Collected data entries
▼
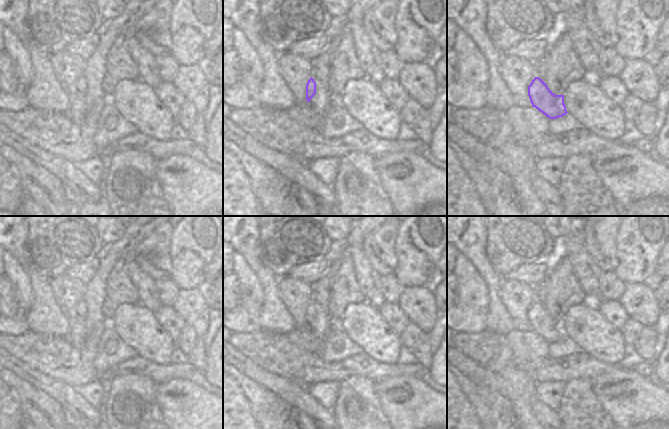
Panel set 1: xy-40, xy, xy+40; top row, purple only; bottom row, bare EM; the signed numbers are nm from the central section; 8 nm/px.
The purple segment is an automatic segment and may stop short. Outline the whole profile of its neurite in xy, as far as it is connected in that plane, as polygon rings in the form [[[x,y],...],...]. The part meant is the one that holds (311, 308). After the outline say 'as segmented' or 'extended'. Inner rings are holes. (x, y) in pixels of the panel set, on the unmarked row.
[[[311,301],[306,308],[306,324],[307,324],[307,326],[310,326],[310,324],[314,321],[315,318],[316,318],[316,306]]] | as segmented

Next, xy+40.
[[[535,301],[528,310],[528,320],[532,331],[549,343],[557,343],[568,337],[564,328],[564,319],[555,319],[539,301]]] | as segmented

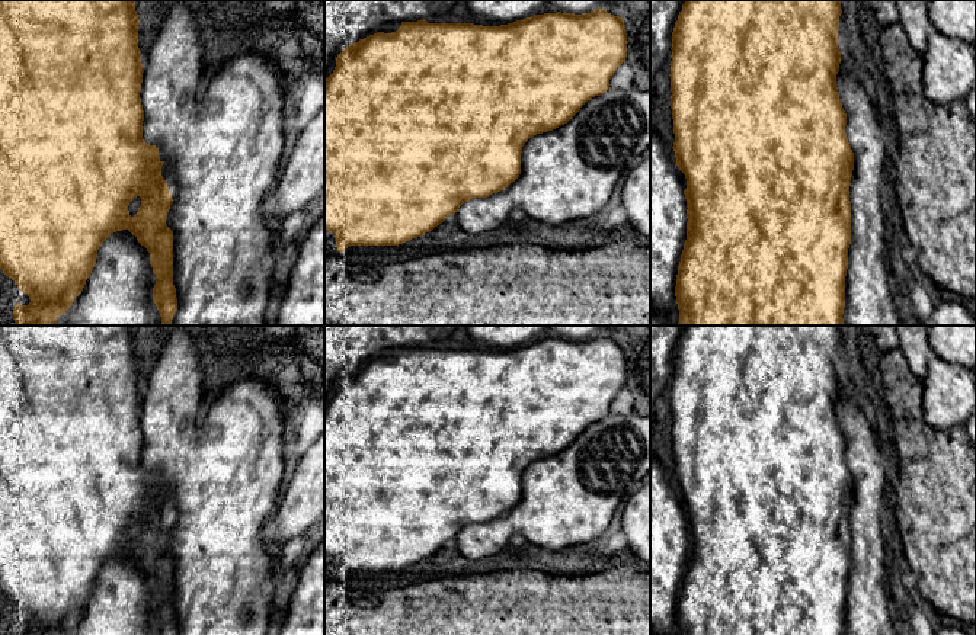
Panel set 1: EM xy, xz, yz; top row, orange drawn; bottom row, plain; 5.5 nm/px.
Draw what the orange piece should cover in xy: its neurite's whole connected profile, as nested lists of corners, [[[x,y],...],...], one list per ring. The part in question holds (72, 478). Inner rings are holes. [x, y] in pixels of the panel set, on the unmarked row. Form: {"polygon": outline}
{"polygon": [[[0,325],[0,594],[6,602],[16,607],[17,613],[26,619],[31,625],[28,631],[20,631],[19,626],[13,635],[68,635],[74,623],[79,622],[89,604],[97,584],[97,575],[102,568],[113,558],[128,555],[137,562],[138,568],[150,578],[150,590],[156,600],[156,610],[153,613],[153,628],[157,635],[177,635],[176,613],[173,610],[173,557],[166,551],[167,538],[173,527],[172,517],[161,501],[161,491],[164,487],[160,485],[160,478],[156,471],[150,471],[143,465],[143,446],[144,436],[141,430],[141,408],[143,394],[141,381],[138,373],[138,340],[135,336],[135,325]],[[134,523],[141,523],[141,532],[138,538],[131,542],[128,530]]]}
▲
▼
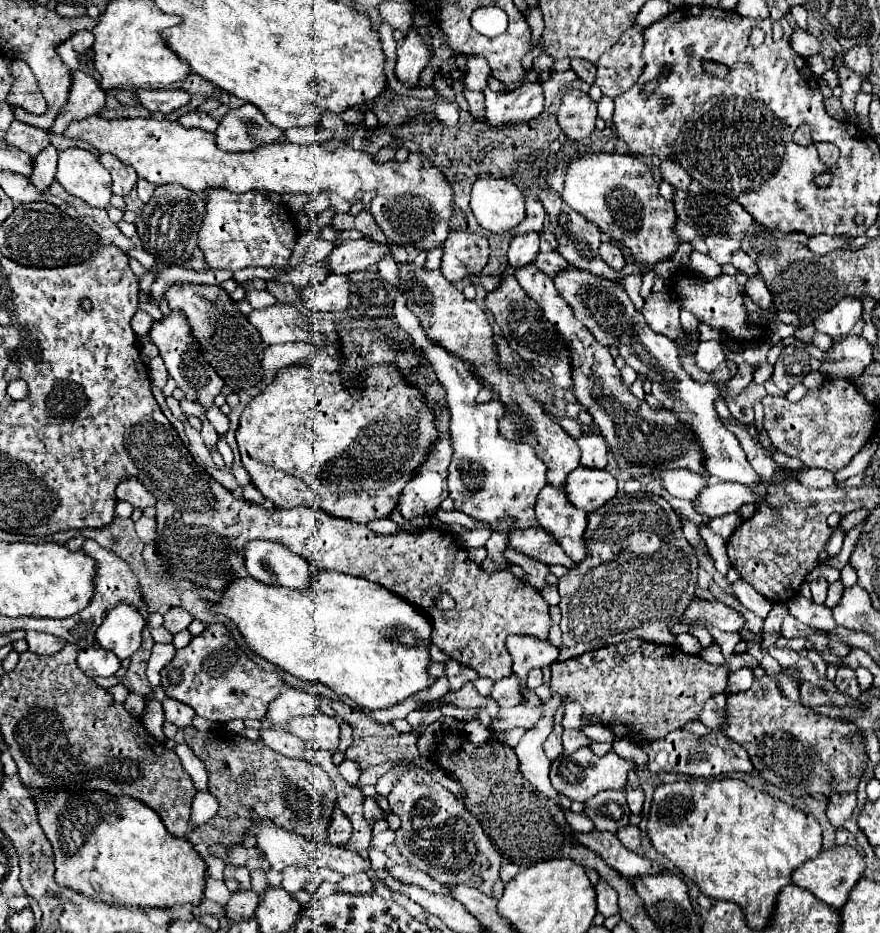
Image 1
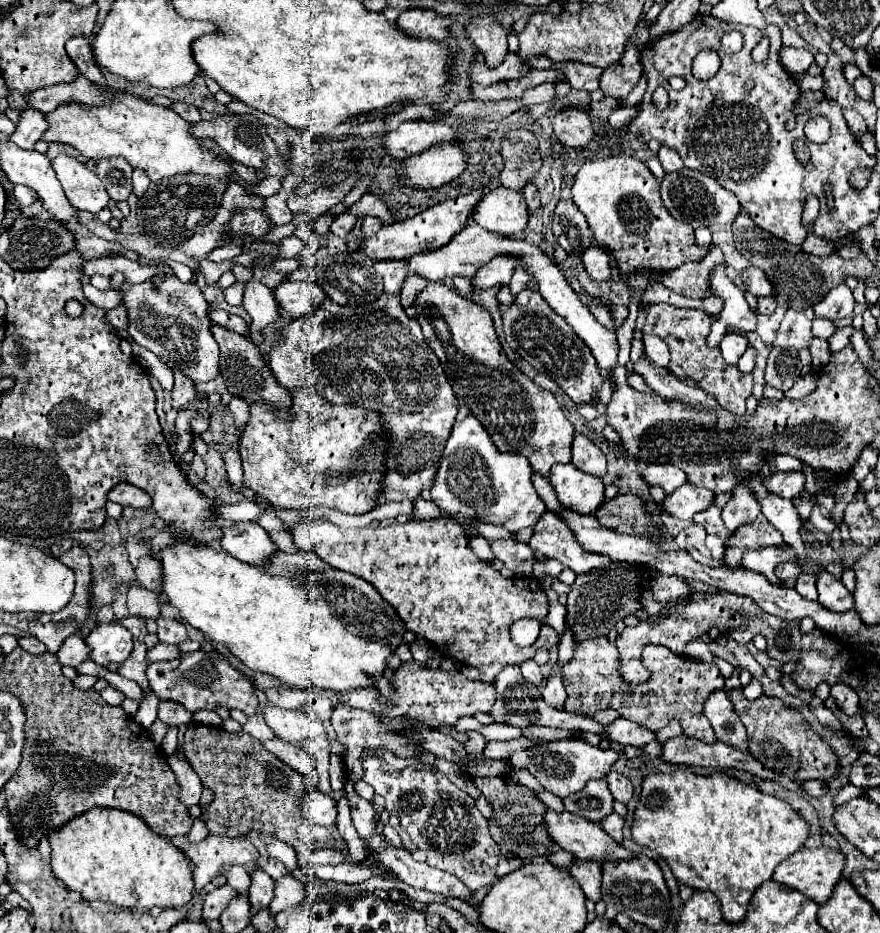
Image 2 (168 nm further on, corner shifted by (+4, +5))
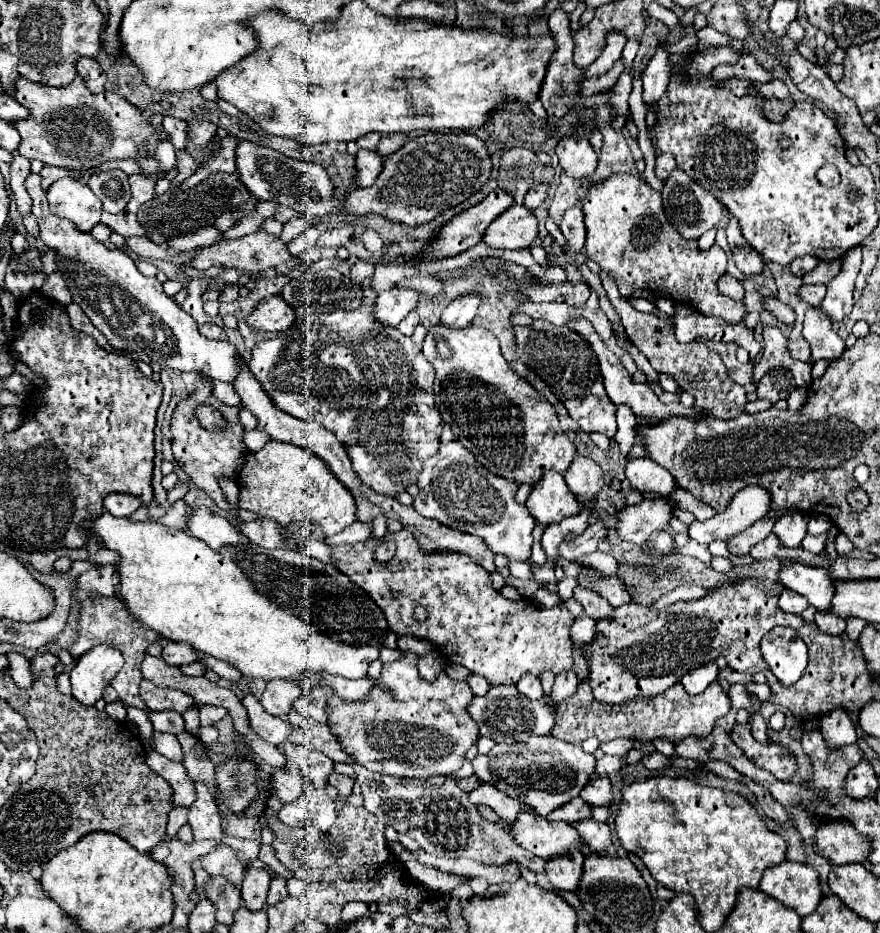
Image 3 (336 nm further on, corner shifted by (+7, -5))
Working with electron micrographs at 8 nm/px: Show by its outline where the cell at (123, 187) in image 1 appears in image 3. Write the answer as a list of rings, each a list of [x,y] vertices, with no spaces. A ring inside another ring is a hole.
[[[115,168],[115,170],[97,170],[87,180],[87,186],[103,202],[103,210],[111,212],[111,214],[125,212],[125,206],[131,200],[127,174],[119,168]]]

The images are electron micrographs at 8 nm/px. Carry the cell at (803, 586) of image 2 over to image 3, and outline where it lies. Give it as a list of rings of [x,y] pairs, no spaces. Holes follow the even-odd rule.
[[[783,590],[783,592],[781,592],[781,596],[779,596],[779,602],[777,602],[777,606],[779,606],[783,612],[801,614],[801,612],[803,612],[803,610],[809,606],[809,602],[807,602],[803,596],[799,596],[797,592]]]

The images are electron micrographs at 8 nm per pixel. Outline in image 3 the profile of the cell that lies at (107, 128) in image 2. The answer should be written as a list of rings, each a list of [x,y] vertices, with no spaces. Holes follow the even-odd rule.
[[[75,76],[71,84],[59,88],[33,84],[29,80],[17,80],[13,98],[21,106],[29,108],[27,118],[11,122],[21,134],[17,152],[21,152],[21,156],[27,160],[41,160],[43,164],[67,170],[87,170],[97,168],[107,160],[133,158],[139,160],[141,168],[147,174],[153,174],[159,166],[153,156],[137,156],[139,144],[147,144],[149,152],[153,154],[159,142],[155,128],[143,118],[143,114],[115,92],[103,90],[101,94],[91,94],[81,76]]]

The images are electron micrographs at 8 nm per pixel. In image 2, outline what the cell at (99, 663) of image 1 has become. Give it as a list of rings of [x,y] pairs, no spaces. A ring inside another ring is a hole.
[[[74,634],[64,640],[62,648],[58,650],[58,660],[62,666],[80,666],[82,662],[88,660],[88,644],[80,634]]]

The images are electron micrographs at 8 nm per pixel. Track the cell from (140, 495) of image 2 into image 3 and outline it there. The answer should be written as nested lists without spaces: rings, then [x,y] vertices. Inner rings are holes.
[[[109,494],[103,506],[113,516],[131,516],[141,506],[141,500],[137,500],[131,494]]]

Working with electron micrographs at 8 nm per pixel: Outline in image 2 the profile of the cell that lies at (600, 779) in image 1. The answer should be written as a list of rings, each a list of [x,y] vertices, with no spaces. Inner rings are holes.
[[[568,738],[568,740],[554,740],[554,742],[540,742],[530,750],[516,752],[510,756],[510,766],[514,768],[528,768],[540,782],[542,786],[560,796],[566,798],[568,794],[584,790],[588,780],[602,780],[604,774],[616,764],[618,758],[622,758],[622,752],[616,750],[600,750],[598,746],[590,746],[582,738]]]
▲
▼
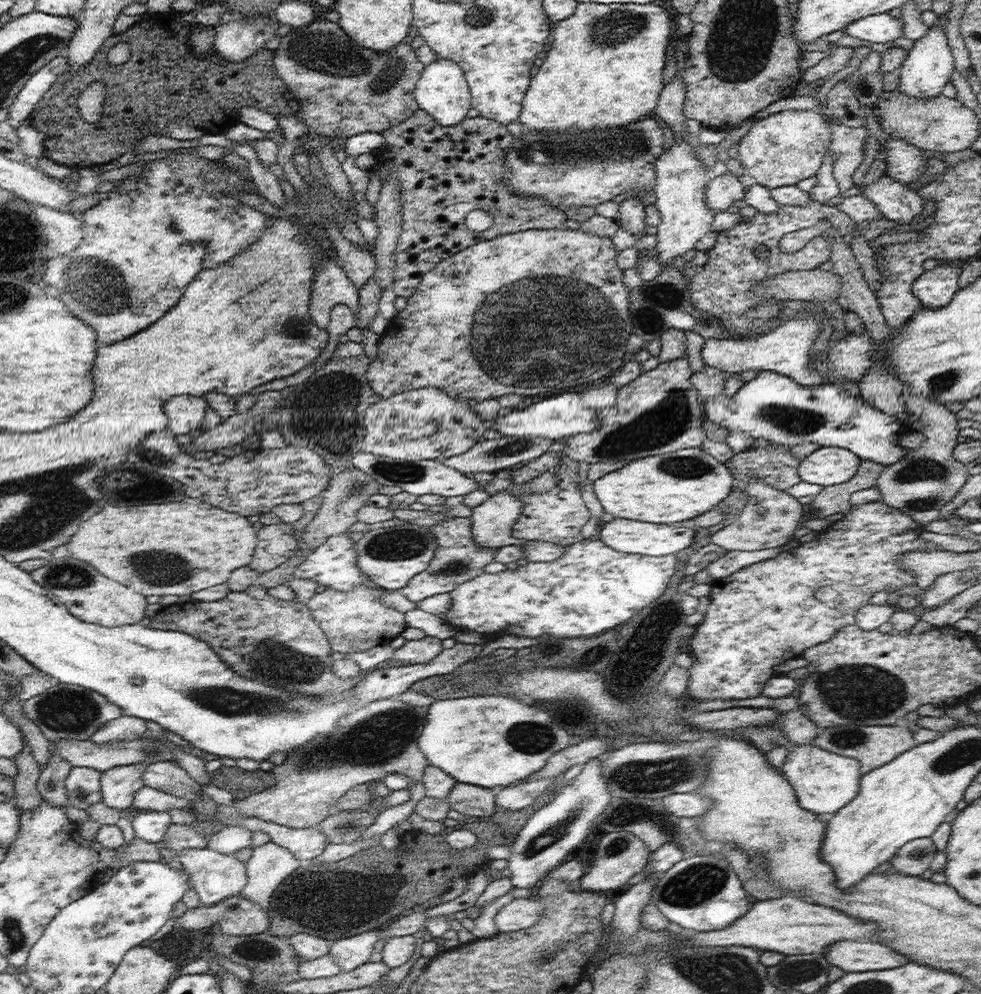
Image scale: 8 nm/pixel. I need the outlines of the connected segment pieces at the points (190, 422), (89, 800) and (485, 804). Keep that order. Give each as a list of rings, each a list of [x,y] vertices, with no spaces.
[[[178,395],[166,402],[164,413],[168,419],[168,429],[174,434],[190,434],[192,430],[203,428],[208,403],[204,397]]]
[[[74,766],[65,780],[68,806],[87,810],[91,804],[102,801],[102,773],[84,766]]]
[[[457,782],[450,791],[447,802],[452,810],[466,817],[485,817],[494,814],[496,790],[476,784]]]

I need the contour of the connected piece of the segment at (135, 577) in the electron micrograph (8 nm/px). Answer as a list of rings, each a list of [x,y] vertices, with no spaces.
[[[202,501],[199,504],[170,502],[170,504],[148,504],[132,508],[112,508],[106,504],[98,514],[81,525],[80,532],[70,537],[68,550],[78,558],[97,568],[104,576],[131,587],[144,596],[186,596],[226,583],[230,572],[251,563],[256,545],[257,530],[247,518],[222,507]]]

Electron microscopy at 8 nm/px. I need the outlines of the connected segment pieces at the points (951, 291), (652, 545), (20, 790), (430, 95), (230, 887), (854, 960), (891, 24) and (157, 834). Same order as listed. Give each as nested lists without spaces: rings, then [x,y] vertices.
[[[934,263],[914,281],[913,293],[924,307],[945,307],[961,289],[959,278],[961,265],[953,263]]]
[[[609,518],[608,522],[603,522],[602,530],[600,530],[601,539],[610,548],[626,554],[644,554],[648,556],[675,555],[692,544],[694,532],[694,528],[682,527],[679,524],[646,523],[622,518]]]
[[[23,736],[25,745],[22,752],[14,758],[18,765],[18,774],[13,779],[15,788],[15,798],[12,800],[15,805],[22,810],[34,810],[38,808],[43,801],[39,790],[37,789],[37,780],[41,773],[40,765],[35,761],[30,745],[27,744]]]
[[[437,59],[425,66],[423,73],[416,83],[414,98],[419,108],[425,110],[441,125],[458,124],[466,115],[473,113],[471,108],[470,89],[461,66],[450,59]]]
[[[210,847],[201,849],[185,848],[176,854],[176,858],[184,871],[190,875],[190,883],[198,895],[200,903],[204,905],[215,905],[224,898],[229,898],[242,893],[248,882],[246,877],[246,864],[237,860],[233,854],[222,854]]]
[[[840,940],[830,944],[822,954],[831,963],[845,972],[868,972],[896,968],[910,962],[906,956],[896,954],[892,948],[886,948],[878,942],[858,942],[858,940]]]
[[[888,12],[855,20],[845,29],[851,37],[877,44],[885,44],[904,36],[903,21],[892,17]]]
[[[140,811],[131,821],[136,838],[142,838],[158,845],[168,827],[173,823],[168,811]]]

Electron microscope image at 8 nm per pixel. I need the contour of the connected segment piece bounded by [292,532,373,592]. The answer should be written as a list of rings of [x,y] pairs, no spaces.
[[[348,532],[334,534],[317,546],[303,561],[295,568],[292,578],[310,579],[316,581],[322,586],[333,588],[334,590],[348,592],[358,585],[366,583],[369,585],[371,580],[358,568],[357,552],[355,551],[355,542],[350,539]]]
▲
The problem
Output exactly, and only, the lines of the entries above from the one with "Next, xy+40." up to and including the one with "Panel set 1: EM"; pictures are to be left out.

Exercise output
Next, xy+40.
[[[535,301],[528,310],[528,320],[532,331],[549,343],[557,343],[568,337],[564,328],[564,319],[555,319],[539,301]]] | as segmented

Panel set 1: EM xy, xz, yz; top row, orange drawn; bottom row, plain; 5.5 nm/px.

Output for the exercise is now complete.